The first step for many companies is diversification to reduce their dependence on a single country, typically China. Vietnam is becoming a popular alternative, Tang says.

Many companies that offshored their production are now reversing that process and bringing production to their own facilities. “It’s shifting back,” says Tang. “Before everybody wanted globalization, but now the new term is deglobalization.”

“All the things that have happened in supply chains – the delays, the challenges, etc. – have really put the spotlight on corporate weakness in those areas, especially around supply chain parts that they don’t own or control directly,” says Dodge. “So there’s a feeling, ‘Don’t we wish we had more of our own supply chain under our own control?
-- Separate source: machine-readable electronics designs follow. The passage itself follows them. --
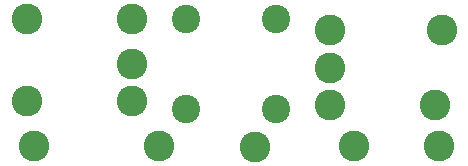
<source format=gbr>
%FSLAX34Y34*%
%MOMM*%
%LNSOLDERMASK_TOP*%
G71*
G01*
%ADD10C,2.400*%
%ADD11C,2.600*%
%LPD*%
X-45317Y-2969D02*
G54D10*
D03*
X-45317Y73231D02*
G54D10*
D03*
X-121517Y73231D02*
G54D10*
D03*
X-121517Y-2969D02*
G54D10*
D03*
X-256540Y73143D02*
G54D11*
D03*
X-256540Y3293D02*
G54D11*
D03*
X-167640Y73143D02*
G54D11*
D03*
X-167640Y35043D02*
G54D11*
D03*
X-167640Y3293D02*
G54D11*
D03*
X88900Y0D02*
G54D11*
D03*
X95250Y63500D02*
G54D11*
D03*
X0Y0D02*
G54D11*
D03*
X0Y31750D02*
G54D11*
D03*
X0Y63500D02*
G54D11*
D03*
X-144190Y-34280D02*
G54D11*
D03*
X-63089Y-35017D02*
G54D11*
D03*
X20910Y-34280D02*
G54D11*
D03*
X-250190Y-34807D02*
G54D11*
D03*
X92710Y-34807D02*
G54D11*
D03*
M02*

</source>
Then maybe we wouldn’t have all the problems that we do.’”

Bringing operations home

The reshoring trend is also seeing government efforts. In the 100 Day Supply Chain Report, a U.S. presidential task force came up with a series of recommendations for reversing the decline of U.S. manufacturing capabilities.

Nearshoring, or bringing production to nearby countries, is another option for reducing vulnerabilities. Tang cites a recent example where an American clothing manufacturer that had previously outsourced production to China now has the fabric shipped from China to a sewing operation in Mexico. The result is a more reliable supply chain and, thanks to free trade agreements, a more economical arrangement.

Nearby countries are also easier to monitor for ESG (environmental, social and governance) compliance. “If you outsource to U.S. or Mexico, you can go there and easily keep track of exactly what they’re doing,” says Tang.

Tang believes that the recent merger between Canadian Pacific and Kansas City Southern railroads creates a significant opportunity for Canadian companies to bring production closer to Canada, leverage North American free trade agreements, and also reduce dependence on the overburdened Vancouver port.

“Canada should take advantage of this,” says Tang. “Now there’s one railroad that goes all the way from Canada to Mexico. This will really change the landscape of ground logistics.”

Building risk-smart organizations

The re-thinking of global supply chains will entail a steep learning curve for supply chain operators. Technology will help, but human experience and innovation will be the driving force.

“Our hope is that organizations invest in people at the same rate that they’re investing in technology to understand what the technology is telling them,” says Eshkenazi, “and to be able to discern what the most important data is for them to make the decisions for their organization.”